▶ [作業說明]: 在這篇談陳其鋼《蝶戀花》的文章裡,2015年國家大劇院那場音樂會的《蝶戀花》演出列出了哪幾位演員?請寫出每人的姓名及所擔任的聲部或樂器。

▶ [擷取文字]:

• • • • •

一
蝶戀花——花與蝶的纏綿悱惻,靜動呼應,托物詠情,深切地勾勒了男性對女性獨特、高貴的人性品質的賞識和贊美。作曲家陳其鋼以“蝶戀花”的音樂意象為女性代言,寓情于樂。本就難以揭開的女性面紗,又與無法言傳的純意向性音樂藝術際遇,這何嘗不是一種詠情的再深化和表達的再升華呢?女人,妙不可言!而言語的盡頭便又是音樂的開始。于是二者達至的撲朔迷離和難以捉摸,在陳其鋼的《蝶戀花》中獲得了最為真誠的映襯和詮釋。
一位書生氣十足的作曲家以斑斕的藝術成色和獨特的音響實驗,使得女性之感性、執拗與靈動獲得了一次徹頭徹尾的真切表達。筆者有幸在2015年的6月28日于國家大劇院,走進了《蝶戀花》現場真實的藝術音聲場域中。此次音樂會題為《蝶戀花:張弦演繹陳其鋼與柴科夫斯基》。安排在音樂會上半場的《蝶戀花》,在演員的配置上,與首演相比,除了三位民族樂隊演員(二胡:王楠、琵琶:李佳、古箏:常靜)沒有變化之外,女高音和戲曲青衣三位演員均有了新的調整(女高音為陳小朵、盧思嘉;青衣為孟萌)。
《蝶戀花》(為女高音、青衣、二胡、琵琶,箏而作的管弦樂隊協奏組曲)創作于2001年,演奏時長約45分鐘,受美國庫塞維茨基音樂基金會和法國國家交響樂團聯合委約創作。2002年2月6日巴黎首演至今已演出近百場,可謂經受住了時間考驗的一部當代經典力作。同時,該作也在不同指揮及樂團的演繹過程中,經過作曲家的不斷修改和錘煉——技術日臻成熟,音層愈加豐滿。至此,陳其鋼的創作已不再拘囿于自身的情感體驗或“觸景生情”之音樂表達。而其作為作品創作的主體,則以音樂的本體形式從事女性主義“她者”話語權的表達。故此,賦予藝術音樂以對女人的詩意想象,也足以使該作歷久彌新、常演不衰。
借助生理性別差異建立而來的傳統父權社會關系,一向主宰著音樂歷史文化發展的主脈。無論是西方還是東方,尤其在專業音樂創作方面,男性始終有力地掌控著話語權。然而,于上世紀末興起的女性主義、性別主義研究,在經歷了不斷發展和深化的幾十年的歷史過程中,自身的理論視域在不斷打開和拓展的同時,也與其他社會學科進行了方法論層面上的交叉或關聯。其中,音樂創作中的主體性別認同與音樂性別建構問題,同樣走進了音樂作品技術、價值與意義批評的閾限內。無獨有偶,陳其鋼的《蝶戀花》也在當代音樂創作實踐領域,為女性這一弱勢群體在社會機制完善過程中所帶來的積極影響正名和“吶喊”。

• • • • •

▶ [資料集]:
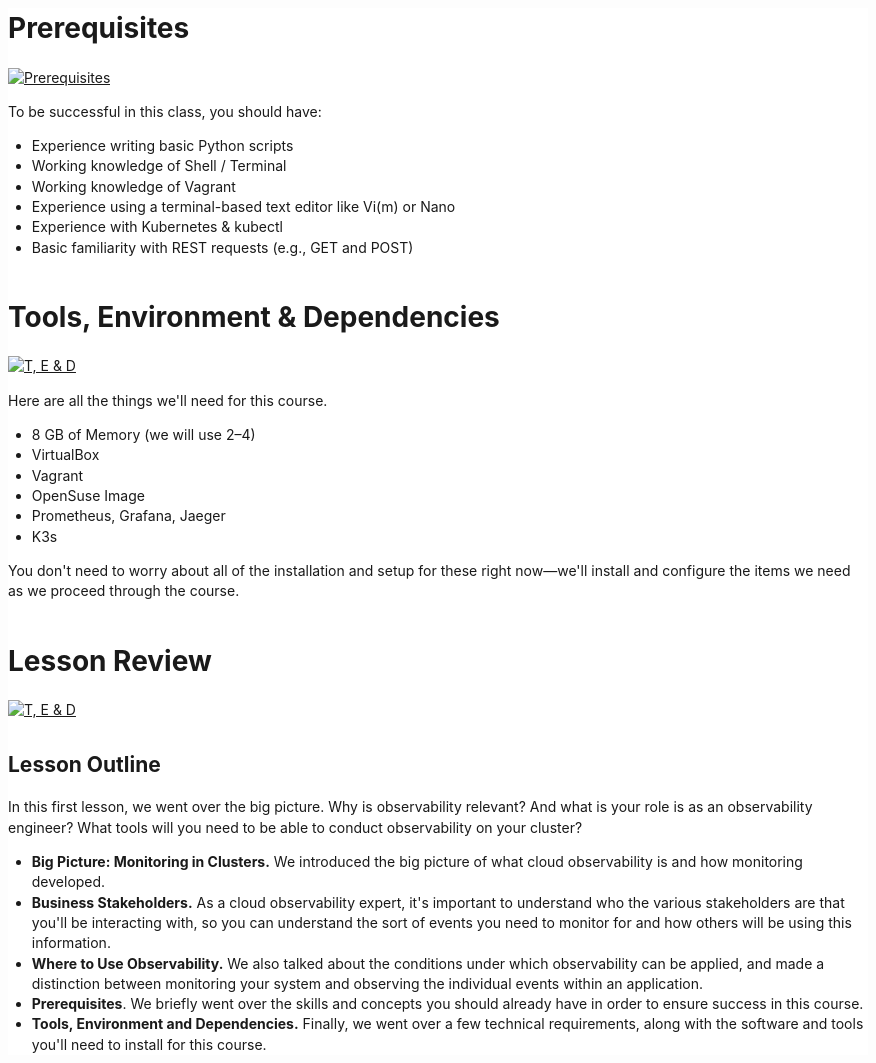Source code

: # Prerequisites

[![Prerequisites](https://img.youtube.com/vi/sXdrOCG85Dc/0.jpg)](https://www.youtube.com/watch?v=sXdrOCG85Dc)

To be successful in this class, you should have:

* Experience writing basic Python scripts
* Working knowledge of Shell / Terminal
* Working knowledge of Vagrant
* Experience using a terminal-based text editor like Vi(m) or Nano
* Experience with Kubernetes & kubectl
* Basic familiarity with REST requests (e.g., GET and POST)

# Tools, Environment & Dependencies

[![T, E & D](https://img.youtube.com/vi/bQvDGo54_Ro/0.jpg)](https://www.youtube.com/watch?v=bQvDGo54_Ro)

Here are all the things we'll need for this course.

* 8 GB of Memory (we will use 2–4)
* VirtualBox
* Vagrant
* OpenSuse Image
* Prometheus, Grafana, Jaeger
* K3s

You don't need to worry about all of the installation and setup for these right now—we'll install and configure the items we need as we proceed through the course.

# Lesson Review

[![T, E & D](https://img.youtube.com/vi/tt9h2oRfIh4/0.jpg)](https://www.youtube.com/watch?v=tt9h2oRfIh4)

## Lesson Outline

In this first lesson, we went over the big picture. Why is observability relevant? And what is your role is as an observability engineer? What tools will you need to be able to conduct observability on your cluster?

* **Big Picture: Monitoring in Clusters.** We introduced the big picture of what cloud observability is and how monitoring developed.
* **Business Stakeholders.** As a cloud observability expert, it's important to understand who the various stakeholders are that you'll be interacting with, so you can understand the sort of events you need to monitor for and how others will be using this information.
* **Where to Use Observability.** We also talked about the conditions under which observability can be applied, and made a distinction between monitoring your system and observing the individual events within an application.
* **Prerequisites**. We briefly went over the skills and concepts you should already have in order to ensure success in this course.
* **Tools, Environment and Dependencies.** Finally, we went over a few technical requirements, along with the software and tools you'll need to install for this course.




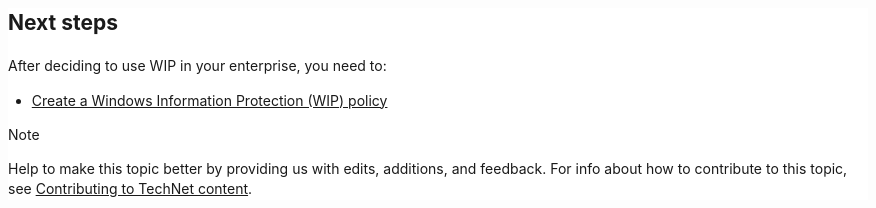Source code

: ## Next steps
After deciding to use WIP in your enterprise, you need to:

-   [Create a Windows Information Protection (WIP) policy](overview-create-wip-policy.md)


>[!NOTE]
>Help to make this topic better by providing us with edits, additions, and feedback. For info about how to contribute to this topic, see [Contributing to TechNet content](https://github.com/Microsoft/windows-itpro-docs/blob/master/CONTRIBUTING.md).
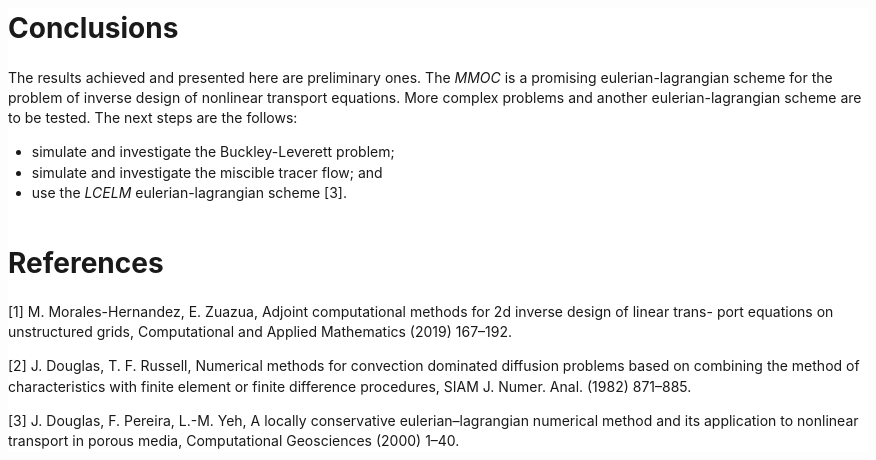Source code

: # Conclusions

The results achieved and presented here are preliminary ones. The $MMOC$ is a promising eulerian-lagrangian scheme for the problem of inverse design of nonlinear transport equations. More complex problems and another eulerian-lagrangian scheme are to be tested. The next steps are the follows:

- simulate and investigate the Buckley-Leverett problem;
- simulate and investigate the miscible tracer flow; and
- use the $LCELM$ eulerian-lagrangian scheme [3].

# References

[1] M. Morales-Hernandez, E. Zuazua, Adjoint computational methods for 2d inverse design of linear trans-
port equations on unstructured grids, Computational and Applied Mathematics (2019) 167–192.

[2] J. Douglas, T. F. Russell, Numerical methods for convection dominated diffusion problems based on
combining the method of characteristics with finite element or finite difference procedures, SIAM J.
Numer. Anal. (1982) 871–885.

[3] J. Douglas, F. Pereira, L.-M. Yeh, A locally conservative eulerian–lagrangian numerical method and its
application to nonlinear transport in porous media, Computational Geosciences (2000) 1–40.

• • • • •

▶ [預期答案]:
王楠(二胡)
李佳(琵琶)
常靜(古箏)
陳小朵(女高音)
盧思嘉(女高音)
孟萌(青衣)